Relasi subjek-objek dalam narasi trauma: Analisis tokoh pada novel Mei Merah 1998: Kala arwah berkisah dan wajah sebuah vagina karya Naning Pranoto

Authors

  • Nazilah Hanna Sajidah Universitas Negeri Yogyakarta
  • Wiyatmi Wiyatmi Universitas Negeri Yogyakarta
  • Anwar Efendi Universitas Negeri Yogyakarta

DOI:

https://doi.org/10.26555/jg.v8i2.16426

Abstract

Penelitian ini bertujuan untuk mengeksplorasi dialektika hubungan antara subjek dan objek dalam narasi trauma melalui analisis karakter pada dua novel karya Naning Pranoto, yaitu Mei Merah 1998: Kala Arwah Berkisah dan Wajah Sebuah Vagina. Fokus kajian diarahkan pada transformasi posisi ontologis tokoh utama, Humaira dan Mira, yang mengalami pergeseran dari subjek yang berdaulat menjadi objek penindasan, serta upaya naratif untuk merebut kembali subjektivitas mereka. Dengan menggunakan kerangka teoretis eksistensialisme Simone de Beauvoir mengenai konsep "Sang Liyan" (The Other) dan teori trauma Dominick LaCapra tentang acting out dan working through, penelitian ini membedah bagaimana trauma fisik dan psikis akibat kekerasan seksual, rasisme, dan ketidakadilan gender mengonfigurasi ulang identitas tokoh.

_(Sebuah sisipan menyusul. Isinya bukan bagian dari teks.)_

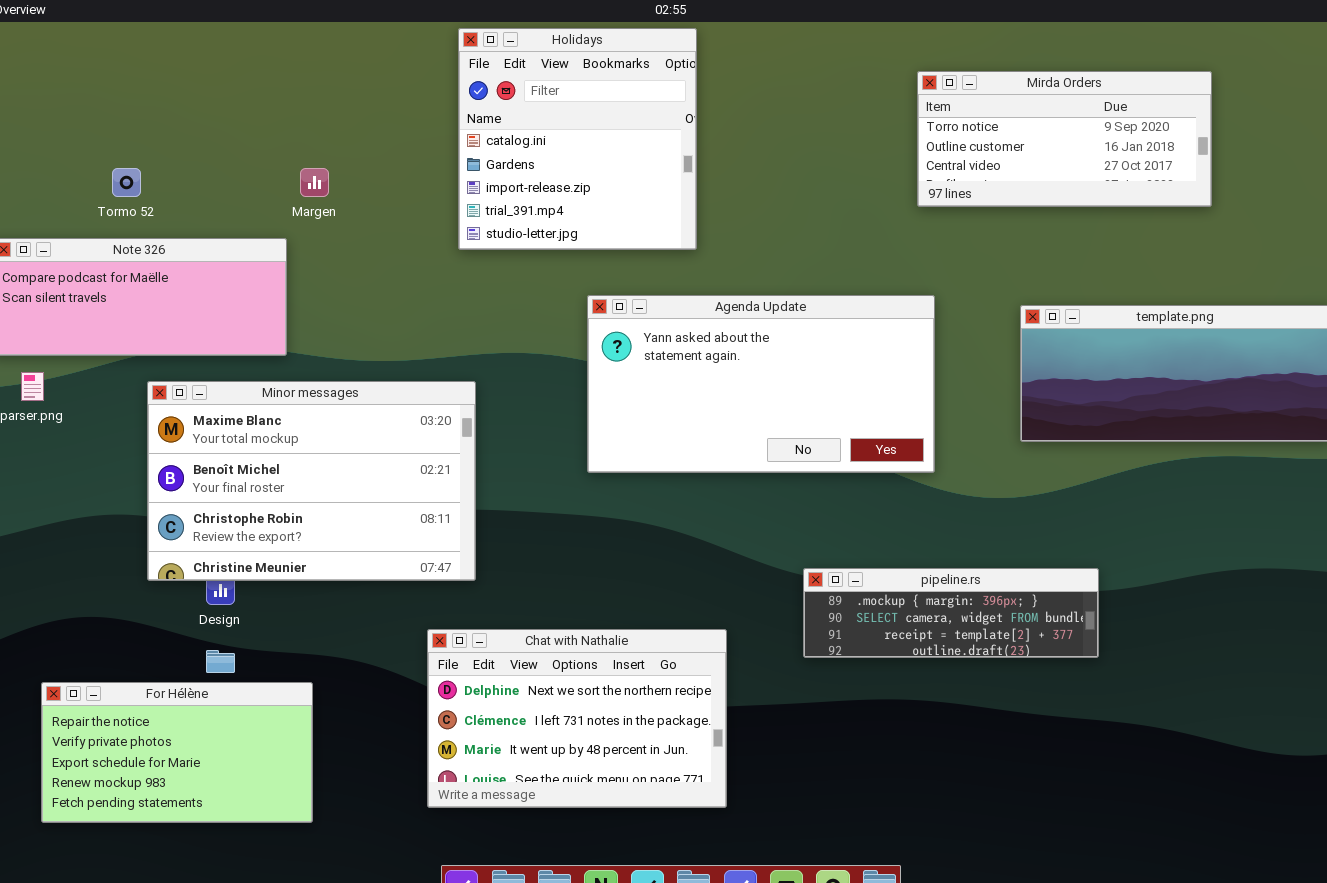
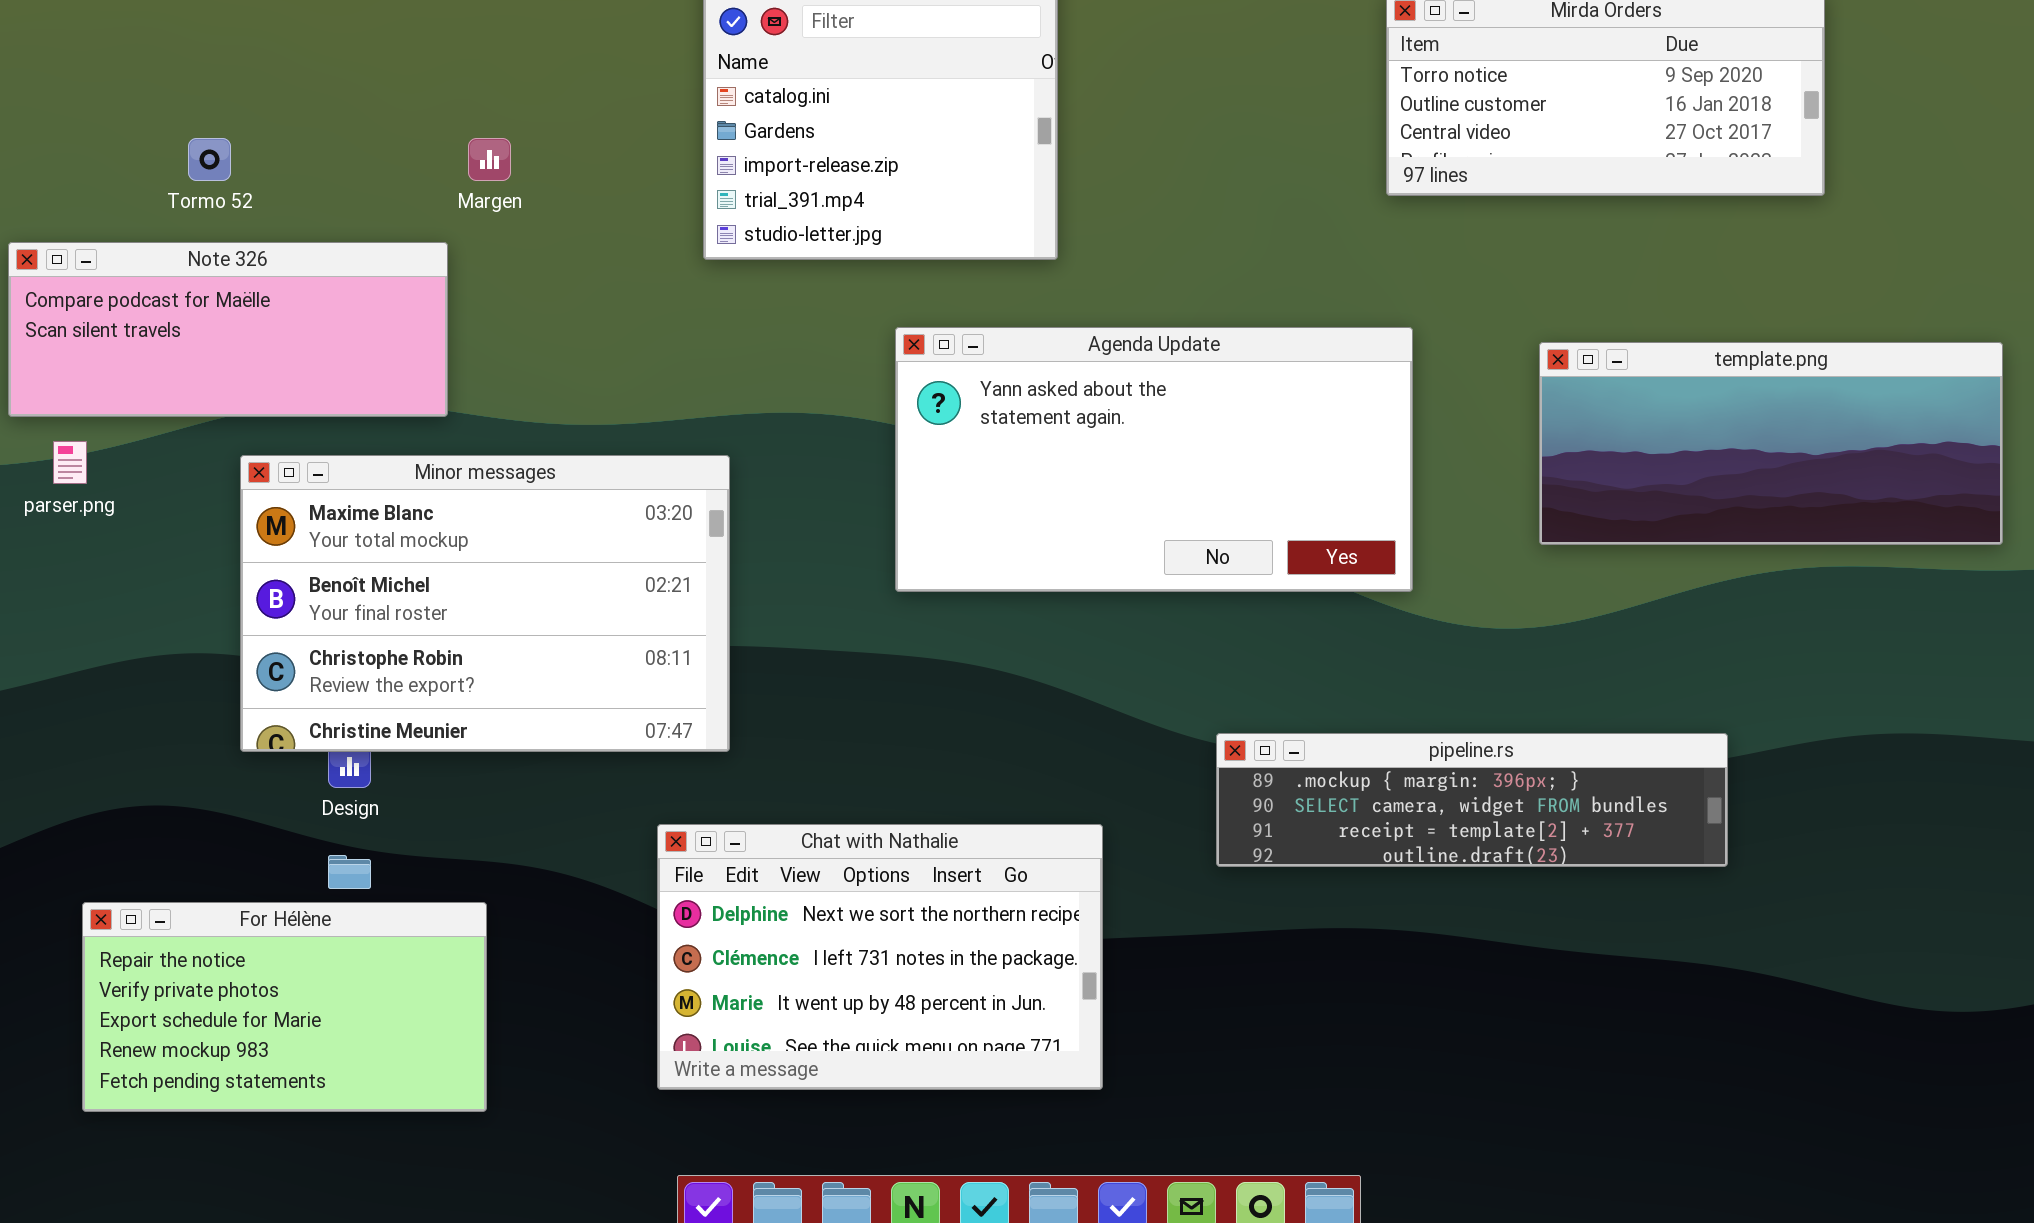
pipeline.rs: [803,568,1099,658] -> [1216,733,1728,867], resized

Hasil penelitian menunjukkan bahwa dalam Mei Merah 1998, penggunaan narator arwah merupakan strategi subversif untuk memberikan agensi kepada korban yang secara fisik telah dibungkam. Sementara itu, dalam Wajah Sebuah Vagina, perlawanan terhadap objektifikasi tubuh dilakukan melalui penyadaran intelektual dan solidaritas sosial. Analisis ini menyimpulkan bahwa narasi trauma Naning Pranoto tidak hanya berfungsi sebagai dokumentasi penderitaan, tetapi juga sebagai media kritik sosiopolitik yang menuntut pengakuan atas kemanusiaan perempuan dalam struktur masyarakat yang patriarkis dan represif.